A personable exploration of how the pachyderm has impacted America since its arrival in 1796.
Former Discovery Channel producer and natural history filmmaker Tobias chronicles the history of the world’s largest living land animal from its arrival on American shores when market trader Jacob Crowninshield commissioned a young female calf to be transported by sea from Calcutta to New York. Crowninshield greatly profited from the gargantuan animal’s public exhibition and swift sale, as would a long line of others, including entrepreneur-turned–circus man Hachaliah Bailey and curiosity museum curator P.T. Barnum.
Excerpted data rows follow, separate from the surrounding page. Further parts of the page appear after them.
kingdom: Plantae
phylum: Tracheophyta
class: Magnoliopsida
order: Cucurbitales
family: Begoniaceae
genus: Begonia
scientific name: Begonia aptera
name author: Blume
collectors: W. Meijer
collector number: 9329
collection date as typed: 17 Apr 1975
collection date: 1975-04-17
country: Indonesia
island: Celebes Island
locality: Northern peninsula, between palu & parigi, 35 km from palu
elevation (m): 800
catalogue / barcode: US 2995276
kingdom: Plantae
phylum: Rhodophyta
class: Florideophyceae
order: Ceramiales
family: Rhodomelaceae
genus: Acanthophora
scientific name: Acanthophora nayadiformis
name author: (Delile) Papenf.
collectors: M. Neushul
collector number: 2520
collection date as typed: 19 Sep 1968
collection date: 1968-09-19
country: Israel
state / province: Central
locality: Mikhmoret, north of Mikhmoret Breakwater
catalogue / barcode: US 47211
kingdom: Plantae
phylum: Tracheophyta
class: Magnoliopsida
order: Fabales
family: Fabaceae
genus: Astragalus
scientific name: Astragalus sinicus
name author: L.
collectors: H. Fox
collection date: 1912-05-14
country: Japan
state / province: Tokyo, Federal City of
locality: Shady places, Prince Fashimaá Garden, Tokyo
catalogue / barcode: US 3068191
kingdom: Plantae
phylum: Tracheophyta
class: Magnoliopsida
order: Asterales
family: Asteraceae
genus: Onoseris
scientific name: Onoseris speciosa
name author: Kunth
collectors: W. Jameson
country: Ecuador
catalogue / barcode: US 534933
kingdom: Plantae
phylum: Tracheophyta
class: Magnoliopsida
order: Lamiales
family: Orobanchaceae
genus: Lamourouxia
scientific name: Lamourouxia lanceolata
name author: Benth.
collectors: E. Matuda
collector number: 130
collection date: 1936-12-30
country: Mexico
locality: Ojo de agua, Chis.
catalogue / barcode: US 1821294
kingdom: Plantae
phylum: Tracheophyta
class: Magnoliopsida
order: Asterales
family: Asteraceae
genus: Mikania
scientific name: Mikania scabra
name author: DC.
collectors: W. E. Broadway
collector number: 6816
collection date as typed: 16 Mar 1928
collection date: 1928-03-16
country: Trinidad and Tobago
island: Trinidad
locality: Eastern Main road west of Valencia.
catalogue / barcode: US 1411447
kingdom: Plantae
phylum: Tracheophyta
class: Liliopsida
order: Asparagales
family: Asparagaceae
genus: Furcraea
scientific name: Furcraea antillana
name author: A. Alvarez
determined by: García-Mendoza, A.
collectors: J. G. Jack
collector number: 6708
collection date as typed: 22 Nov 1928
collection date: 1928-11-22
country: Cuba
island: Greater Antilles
Tobias highlights others who have benefitted, as well, including Abraham Lincoln and the Republican Party, who began using elephants as its branding symbol since its formalization in 1874. The author also tracks the performance “careers” of monstrous circus elephants, like mid-1800 ringmasters Raymond and Waring’s “Hannibal,” who registered at nearly 12 feet tall and 15,000 pounds; Tusko, dubbed “the World’s Meanest Elephant”; and Jumbo, Barnum’s lucrative cash cow. The accidental (and rage-induced) trampling of handlers, trainers and spectators, the author observes, created a fearfulness that inevitably led to their historically cruel but responsibly necessary euthanasia. Still, audiences remained transfixed by the sheer heft of these animal oddities, as did farmers and collectors. In lighter chapters, Tobias taps the pachyderm’s connection to Shakespeare, the birthing and mothering of their offspring, and he provides a compassionate piece dedicated to Hohenwald, Tennessee’s Elephant Sanctuary, a humanitarian refuge for “old, sick, and abused elephants” where virtual visitors can enjoy and interact with the animals remotely via 14 mounted surveillance cameras.
Intermittently fascinating, comprehensive reading on the giants of the big top and beyond.